Schon bald fand Urban mit seinen biologisch erzeugten Waren auch Anerkennung. Ein entscheidender Schritt dazu war die Zusammenarbeit mit der Andechser Molkerei Scheitz und Alnatura. 1987 eröffneten die Urbans dann einen eigenen Hofladen mit einem kleinen Naturkost-Sortiment. Parallel belieferte Josef Urban persönlich die ersten Naturkostläden. 2005 sei man aber einfach an Grenzen gestoßen, erinnert sich Regina Urban. Ein Jahr später übersiedelte der Betrieb deshalb mit Produktionsräumen und einem Biomarkt ins Eurasburger Gewerbegebiet. Auf 250 Quadratmetern bietet er dort heute ein vollständiges Naturkostsortiment und ein Bistro an. Ein großer Schritt. Doch weil Sohn Hans die Landwirtschaft übernehmen und Sohn Tobias in die Metzgerei einsteigen wollte, "wussten wir, wir haben Zukunftsperspektiven", sagt sie. "Und mit der Vergrößerung war auch klar, es gibt nur den Blick nach vorne."

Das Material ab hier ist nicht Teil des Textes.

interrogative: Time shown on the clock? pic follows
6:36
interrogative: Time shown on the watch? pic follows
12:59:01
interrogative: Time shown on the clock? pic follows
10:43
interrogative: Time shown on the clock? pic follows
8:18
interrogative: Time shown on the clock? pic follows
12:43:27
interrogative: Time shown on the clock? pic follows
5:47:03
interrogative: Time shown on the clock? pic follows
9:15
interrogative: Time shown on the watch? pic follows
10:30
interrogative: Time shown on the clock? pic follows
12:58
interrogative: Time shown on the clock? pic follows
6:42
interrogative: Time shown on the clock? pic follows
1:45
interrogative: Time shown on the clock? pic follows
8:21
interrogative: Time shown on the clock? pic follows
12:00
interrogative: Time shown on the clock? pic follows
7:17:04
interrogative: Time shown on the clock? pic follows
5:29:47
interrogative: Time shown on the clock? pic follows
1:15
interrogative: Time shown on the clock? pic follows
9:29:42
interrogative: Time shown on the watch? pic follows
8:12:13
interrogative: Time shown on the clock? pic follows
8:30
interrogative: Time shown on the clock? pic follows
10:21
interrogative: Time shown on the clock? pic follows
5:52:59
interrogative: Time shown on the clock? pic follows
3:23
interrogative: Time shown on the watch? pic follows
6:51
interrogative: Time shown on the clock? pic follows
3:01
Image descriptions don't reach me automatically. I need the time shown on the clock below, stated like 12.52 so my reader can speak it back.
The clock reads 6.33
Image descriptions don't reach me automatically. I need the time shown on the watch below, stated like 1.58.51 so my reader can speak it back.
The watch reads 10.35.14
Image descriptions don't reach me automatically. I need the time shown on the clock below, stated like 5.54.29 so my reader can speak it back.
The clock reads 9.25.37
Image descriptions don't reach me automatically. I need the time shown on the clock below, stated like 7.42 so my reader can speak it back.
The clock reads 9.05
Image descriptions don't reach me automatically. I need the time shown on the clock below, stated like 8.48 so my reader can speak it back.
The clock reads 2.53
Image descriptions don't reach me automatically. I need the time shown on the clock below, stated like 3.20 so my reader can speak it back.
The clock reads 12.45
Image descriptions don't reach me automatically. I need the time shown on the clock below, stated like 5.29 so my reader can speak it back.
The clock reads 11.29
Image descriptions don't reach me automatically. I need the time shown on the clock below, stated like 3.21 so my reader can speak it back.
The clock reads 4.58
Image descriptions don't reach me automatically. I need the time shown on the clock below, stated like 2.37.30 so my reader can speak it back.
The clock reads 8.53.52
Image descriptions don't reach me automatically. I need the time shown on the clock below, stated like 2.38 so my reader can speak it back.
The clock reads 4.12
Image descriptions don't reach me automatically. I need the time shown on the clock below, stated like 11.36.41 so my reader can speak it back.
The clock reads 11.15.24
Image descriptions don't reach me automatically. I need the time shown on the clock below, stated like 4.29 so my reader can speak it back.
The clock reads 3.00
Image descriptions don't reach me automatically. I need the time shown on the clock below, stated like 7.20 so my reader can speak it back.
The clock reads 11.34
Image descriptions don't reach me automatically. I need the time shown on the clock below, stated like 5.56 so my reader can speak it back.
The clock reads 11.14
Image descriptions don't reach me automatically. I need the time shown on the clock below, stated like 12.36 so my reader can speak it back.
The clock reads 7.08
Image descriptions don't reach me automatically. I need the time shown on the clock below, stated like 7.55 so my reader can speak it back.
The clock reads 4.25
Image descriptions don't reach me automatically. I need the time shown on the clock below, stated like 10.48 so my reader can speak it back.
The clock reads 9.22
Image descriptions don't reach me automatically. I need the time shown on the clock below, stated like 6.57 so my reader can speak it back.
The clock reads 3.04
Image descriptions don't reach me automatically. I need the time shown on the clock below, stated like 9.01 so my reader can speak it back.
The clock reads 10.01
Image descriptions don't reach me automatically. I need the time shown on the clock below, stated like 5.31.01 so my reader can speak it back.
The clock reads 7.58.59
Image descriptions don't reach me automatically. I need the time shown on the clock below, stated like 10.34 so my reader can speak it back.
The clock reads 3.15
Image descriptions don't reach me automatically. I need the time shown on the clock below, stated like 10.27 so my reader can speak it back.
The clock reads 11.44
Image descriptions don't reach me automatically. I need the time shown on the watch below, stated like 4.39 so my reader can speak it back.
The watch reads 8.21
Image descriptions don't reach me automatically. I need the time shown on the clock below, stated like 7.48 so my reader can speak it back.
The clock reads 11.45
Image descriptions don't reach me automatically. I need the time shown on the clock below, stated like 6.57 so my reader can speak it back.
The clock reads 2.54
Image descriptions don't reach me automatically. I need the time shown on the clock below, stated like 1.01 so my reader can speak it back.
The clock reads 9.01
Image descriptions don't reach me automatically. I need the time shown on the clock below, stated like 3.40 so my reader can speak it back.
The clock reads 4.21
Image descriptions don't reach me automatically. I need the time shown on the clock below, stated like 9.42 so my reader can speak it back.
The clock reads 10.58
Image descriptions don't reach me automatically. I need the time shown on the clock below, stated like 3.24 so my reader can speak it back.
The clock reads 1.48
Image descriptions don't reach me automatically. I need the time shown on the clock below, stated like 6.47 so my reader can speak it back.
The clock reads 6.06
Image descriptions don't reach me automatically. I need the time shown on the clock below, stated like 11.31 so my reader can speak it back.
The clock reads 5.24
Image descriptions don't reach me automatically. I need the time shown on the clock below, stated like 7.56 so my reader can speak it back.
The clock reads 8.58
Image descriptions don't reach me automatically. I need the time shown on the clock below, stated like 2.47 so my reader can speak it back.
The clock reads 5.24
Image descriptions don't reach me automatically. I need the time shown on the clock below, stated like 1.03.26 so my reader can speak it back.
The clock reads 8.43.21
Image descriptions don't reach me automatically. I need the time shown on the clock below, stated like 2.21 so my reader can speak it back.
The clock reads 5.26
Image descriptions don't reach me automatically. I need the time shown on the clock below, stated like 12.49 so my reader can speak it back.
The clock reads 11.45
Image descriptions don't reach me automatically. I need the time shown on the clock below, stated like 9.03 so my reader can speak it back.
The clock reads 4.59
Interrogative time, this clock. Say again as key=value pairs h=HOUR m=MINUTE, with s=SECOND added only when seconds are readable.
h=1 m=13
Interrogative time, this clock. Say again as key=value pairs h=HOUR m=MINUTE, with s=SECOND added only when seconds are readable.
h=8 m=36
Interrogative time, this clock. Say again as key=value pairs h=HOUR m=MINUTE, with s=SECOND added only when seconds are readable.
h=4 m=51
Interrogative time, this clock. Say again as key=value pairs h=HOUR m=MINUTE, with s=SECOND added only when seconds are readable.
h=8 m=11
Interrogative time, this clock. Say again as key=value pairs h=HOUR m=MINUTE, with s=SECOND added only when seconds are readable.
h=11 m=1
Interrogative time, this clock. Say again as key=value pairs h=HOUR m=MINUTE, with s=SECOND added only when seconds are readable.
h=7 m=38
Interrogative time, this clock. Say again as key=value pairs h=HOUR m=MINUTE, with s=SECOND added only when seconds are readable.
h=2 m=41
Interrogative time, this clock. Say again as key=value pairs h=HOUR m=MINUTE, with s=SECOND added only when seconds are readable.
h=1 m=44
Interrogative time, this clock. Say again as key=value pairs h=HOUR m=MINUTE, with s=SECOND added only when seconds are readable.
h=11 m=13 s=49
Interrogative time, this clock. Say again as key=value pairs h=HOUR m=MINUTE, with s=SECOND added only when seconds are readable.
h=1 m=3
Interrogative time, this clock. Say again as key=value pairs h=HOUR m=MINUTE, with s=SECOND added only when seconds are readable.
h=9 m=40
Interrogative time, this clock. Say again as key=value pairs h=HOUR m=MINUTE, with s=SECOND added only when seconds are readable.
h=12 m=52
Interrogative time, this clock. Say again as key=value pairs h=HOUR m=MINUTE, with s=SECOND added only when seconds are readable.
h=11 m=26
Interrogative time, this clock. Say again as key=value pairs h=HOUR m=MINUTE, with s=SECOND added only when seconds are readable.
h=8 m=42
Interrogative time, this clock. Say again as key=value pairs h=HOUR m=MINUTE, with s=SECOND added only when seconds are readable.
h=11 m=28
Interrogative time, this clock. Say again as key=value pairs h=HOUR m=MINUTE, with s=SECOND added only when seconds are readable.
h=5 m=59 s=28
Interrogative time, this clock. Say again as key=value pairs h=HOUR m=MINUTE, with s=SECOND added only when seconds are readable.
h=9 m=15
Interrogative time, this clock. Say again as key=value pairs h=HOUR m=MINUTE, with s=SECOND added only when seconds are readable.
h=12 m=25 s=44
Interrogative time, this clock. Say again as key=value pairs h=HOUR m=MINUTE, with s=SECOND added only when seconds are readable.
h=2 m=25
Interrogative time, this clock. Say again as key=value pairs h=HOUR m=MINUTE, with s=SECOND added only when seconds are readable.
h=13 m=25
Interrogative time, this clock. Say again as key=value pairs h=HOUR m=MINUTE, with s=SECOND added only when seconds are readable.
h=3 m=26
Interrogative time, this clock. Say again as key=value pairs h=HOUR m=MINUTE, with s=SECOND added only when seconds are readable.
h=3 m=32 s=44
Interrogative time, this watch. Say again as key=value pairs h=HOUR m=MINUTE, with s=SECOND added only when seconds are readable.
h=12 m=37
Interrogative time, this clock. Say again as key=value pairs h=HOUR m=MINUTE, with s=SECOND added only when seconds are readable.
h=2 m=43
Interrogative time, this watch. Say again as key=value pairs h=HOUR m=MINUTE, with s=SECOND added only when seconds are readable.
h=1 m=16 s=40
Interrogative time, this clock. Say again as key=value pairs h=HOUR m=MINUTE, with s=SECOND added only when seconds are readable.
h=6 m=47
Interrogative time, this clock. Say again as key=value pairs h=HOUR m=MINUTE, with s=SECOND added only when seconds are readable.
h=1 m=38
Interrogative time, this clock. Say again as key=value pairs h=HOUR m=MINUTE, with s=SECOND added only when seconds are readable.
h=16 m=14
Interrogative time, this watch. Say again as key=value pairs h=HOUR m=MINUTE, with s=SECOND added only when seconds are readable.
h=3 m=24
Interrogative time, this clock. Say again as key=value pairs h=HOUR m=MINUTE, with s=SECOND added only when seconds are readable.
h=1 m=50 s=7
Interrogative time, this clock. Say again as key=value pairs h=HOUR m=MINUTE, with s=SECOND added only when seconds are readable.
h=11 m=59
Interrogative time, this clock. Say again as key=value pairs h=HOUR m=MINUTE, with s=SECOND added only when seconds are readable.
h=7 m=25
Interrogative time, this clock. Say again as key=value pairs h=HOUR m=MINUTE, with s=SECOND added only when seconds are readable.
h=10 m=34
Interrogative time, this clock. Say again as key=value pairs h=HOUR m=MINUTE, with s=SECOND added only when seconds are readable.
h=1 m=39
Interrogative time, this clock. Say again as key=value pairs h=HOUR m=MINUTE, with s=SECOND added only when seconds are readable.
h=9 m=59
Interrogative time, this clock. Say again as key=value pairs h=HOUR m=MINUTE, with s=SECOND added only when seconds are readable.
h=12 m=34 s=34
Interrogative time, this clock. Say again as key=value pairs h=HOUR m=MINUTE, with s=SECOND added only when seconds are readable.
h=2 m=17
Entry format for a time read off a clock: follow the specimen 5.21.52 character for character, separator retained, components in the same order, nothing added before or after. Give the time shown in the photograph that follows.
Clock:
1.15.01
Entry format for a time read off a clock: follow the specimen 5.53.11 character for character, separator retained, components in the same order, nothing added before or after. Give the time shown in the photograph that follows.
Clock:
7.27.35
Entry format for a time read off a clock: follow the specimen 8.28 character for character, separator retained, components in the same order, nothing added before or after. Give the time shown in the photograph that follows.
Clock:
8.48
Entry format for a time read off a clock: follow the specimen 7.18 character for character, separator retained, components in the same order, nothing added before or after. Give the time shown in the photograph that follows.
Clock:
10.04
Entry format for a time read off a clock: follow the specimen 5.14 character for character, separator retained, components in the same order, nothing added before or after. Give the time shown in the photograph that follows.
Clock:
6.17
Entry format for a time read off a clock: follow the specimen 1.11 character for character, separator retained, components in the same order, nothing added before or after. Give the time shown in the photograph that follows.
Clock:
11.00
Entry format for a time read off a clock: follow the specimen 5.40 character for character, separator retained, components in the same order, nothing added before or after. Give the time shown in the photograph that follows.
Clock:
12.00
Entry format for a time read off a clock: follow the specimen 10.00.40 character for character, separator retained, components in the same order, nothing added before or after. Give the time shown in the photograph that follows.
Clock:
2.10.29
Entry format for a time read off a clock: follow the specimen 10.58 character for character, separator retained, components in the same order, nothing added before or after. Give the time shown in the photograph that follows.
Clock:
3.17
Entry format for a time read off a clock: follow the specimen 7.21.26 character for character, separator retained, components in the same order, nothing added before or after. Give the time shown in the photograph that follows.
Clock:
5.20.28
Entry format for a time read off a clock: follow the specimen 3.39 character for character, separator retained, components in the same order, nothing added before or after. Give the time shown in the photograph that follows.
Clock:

Doch dann traf sie ein Schicksalsschlag: Sohn Tobias starb. Tochter Kathrin, eigentlich Arzthelferin, unterstützt seither den Familienbetrieb. Inzwischen ist die 30-Jährige mit dem Betriebsleiter Florian Holzmayr verheiratet. Und auch die nächste Generation ist am Start: Neben Frau und Kindern hinterlässt Josef Urban vier Enkel, ein fünftes ist unterwegs. Die Zukunft des Packlhofs ist somit nicht in Gefahr - "auch wenn er uns extrem fehlt", sagt seine Tochter. Die Familie ist in dieser schweren Zeit aber froh um die Arbeit, die im Betrieb weiter auf sie wartet. "Das gibt einem einen Rahmen und Halt", sagen sie. Auch um den Zusammenhalt in der Familie sind alle dankbar - und um so manchen Trost aus Kindermund. "Wo ist denn der Opa?", habe der jüngste Enkel kürzlich seinen Bruder gefragt. "Beim Onkel Tobi", habe dieser geantwortet. Und auf die Nachfrage des Kleinen, was die beiden denn machten, erklärte der Bruder ohne zu zögern: "Die machen bestimmt Weißwürscht."